Movimentos ritmados com as mãos, o dorso e a cabeça. Giros e piruetas que terminam em performances no chão, com muito suor, brilho nos olhos e sensação de conquista. É assim a cena do ballroom carioca que as diretoras Juru e Vitã trazem à tona no sinestésico Salão de Baile, documentário que, por onde passa, acumula grandes prêmios e elogios maiores ainda.
Tudo começa com o contexto – e nada de imagens de arquivo, meu bem, aqui é palco de artistas! Reencenando o surgimento da cena, com Crystal LaBeija descontente e então virtuosa e precursora, o documentário mescla um evento especial, realizado para a gravação do filme, com cenas extra-campo, que vão da Nova Iorque do século XX até figuras como Madonna, a quem a grande mídia associa e credibiliza o Vogue.
Juru e Vitã, munidas pelo roteiro escrito em parceria com Peterkino, desatam a explicar e mergulhar na mitologia do ballroom, com letreiros que ofuscam termos usados nas batalhas e uma tipografia que não mostra apenas a efervescência da comunidade LGBTQIAPN+: as cores e formas são extensão da arte presente ali.
Momentos de intimidade, tão presentes quanto os desfiles, e com ajuda de várias Casas, ou Houses, ou Haus, mostram que a equipe de produção visita os Bailes por todos os aspectos e ângulos possíveis. Lar de uma parcela negra e trans da juventude, apagada pela hegemonia branca que toma para si qualquer conquista que torna-se mainstream, uma das protagonistas não hesita em definir: “nossa vida é muito mais que Pose”.
O seriado que trouxe os temas para fora do micro e colocou seus atores e atrizes no holofote é apenas um recorte do que se afirma uma cena multifacetada, multicultural e nada hegemônica.

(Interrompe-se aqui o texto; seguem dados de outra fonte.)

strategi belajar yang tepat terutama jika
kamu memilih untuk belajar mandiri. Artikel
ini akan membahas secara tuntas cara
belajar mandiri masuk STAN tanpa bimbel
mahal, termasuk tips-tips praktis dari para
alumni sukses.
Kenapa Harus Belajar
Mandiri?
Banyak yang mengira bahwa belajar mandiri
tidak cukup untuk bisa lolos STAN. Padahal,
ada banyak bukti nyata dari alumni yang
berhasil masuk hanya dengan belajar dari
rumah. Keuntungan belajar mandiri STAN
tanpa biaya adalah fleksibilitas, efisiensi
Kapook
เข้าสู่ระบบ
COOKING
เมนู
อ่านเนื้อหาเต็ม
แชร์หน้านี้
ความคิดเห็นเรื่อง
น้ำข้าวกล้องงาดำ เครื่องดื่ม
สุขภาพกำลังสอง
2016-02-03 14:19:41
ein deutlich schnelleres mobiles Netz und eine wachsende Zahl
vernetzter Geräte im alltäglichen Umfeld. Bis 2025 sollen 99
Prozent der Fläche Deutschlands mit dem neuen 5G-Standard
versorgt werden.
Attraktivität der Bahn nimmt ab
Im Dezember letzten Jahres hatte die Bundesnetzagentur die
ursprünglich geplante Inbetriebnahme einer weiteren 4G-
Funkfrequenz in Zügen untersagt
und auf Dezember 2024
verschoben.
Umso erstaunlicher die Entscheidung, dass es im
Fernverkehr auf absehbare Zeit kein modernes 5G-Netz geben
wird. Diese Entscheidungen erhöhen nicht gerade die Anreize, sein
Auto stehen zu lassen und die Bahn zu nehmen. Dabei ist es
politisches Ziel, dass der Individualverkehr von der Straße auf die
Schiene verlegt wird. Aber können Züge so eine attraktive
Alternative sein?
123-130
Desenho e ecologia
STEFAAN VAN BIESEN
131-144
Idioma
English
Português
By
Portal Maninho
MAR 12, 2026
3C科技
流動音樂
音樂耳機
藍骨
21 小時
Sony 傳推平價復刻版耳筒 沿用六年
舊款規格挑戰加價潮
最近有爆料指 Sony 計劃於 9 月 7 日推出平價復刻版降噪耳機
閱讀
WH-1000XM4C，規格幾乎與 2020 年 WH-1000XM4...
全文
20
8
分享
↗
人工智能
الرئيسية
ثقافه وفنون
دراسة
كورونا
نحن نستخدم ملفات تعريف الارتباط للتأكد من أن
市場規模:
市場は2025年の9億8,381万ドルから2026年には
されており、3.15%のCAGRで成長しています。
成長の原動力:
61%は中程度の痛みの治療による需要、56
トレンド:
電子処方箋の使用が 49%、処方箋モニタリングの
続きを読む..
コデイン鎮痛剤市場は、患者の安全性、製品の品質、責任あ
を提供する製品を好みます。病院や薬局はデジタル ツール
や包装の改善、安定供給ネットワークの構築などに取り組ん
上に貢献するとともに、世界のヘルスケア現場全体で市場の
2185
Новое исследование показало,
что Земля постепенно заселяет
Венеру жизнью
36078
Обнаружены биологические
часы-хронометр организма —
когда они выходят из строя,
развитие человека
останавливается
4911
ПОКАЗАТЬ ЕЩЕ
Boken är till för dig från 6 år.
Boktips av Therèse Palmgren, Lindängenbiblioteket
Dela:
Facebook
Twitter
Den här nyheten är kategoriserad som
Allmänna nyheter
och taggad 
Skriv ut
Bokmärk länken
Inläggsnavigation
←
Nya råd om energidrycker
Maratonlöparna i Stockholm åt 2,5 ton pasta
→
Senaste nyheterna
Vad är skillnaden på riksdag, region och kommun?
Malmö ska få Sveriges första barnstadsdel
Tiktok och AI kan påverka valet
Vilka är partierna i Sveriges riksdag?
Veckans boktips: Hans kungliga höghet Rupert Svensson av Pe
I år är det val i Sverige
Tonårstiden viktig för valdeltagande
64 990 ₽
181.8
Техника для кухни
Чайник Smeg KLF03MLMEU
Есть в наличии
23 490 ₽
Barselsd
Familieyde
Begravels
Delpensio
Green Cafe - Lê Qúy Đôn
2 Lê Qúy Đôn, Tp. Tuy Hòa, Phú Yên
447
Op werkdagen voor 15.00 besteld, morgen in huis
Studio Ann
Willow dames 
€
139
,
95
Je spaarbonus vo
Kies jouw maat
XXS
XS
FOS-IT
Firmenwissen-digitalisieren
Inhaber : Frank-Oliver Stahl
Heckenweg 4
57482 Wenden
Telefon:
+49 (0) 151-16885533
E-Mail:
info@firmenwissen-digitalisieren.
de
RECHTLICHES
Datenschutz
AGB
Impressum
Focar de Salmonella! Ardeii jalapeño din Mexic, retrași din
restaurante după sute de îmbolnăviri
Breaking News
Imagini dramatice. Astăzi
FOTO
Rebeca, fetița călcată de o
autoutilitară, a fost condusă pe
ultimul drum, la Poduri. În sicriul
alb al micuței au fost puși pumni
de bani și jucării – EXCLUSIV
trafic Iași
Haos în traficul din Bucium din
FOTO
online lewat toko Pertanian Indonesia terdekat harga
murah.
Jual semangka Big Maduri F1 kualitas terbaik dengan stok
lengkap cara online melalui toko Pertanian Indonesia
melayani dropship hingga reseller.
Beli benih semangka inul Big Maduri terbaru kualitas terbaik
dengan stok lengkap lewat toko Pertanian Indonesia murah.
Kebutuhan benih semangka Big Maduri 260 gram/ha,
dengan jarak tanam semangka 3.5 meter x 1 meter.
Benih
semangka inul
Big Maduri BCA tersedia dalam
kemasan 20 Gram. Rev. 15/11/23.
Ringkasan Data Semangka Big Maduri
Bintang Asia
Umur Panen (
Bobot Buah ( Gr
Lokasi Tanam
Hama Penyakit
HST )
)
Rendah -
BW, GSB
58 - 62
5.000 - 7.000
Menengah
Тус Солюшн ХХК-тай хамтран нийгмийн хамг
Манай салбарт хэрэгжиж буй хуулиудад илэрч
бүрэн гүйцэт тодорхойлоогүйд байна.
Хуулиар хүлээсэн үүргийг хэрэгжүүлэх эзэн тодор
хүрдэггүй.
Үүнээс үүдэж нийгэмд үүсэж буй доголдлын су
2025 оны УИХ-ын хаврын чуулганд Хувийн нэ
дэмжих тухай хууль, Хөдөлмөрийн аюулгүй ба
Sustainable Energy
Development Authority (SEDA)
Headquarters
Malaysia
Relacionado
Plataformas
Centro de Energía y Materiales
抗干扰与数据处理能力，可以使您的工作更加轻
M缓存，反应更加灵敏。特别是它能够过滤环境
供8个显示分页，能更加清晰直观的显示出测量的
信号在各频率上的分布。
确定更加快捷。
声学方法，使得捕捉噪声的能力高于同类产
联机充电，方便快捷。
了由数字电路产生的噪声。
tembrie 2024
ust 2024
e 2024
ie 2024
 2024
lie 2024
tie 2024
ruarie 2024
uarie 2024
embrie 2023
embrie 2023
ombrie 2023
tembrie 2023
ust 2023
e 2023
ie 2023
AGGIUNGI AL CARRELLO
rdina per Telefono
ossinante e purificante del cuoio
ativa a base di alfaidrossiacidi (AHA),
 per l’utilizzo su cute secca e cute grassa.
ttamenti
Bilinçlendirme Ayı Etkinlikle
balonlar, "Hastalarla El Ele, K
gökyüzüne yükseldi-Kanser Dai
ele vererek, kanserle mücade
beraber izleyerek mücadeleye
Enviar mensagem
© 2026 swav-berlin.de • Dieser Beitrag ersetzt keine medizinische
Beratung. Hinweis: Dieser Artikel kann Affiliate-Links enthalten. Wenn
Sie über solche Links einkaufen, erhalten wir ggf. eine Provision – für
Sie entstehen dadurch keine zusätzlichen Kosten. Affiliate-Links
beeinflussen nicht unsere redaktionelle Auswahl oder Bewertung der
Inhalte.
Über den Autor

Intrigas, shade e confrontos estão na mesma marcha da celebração e da compaixão, especialmente quando falamos de família – e de família escolhida.
Salão de Baile dedica-se a diversas pessoas, com talentos e habilidades distintas, para narrar um conto de divindade esotérica. Quando os microfones são plugados, ês jurades sentam-se nas luxuosas poltronas e as divas e divos começam a se mexer conforme o ritmo da música, o local deixa de ser um simples refúgio e torna-se templo de adoração.
As corpas presentes ali, desligadas do que acontece no exterior e dos problemas que existiam até o momento da erupção no palco, são livres e poderosas. Desconhecem os limites, as fronteiras e as limitações. Juru e Vitã, habilmente e de maneira precisa, fazem uma atmosfera própria e a compartilham com quem assiste, dividindo a glória, as perturbações e a beleza de ser quem são, ilimitadas.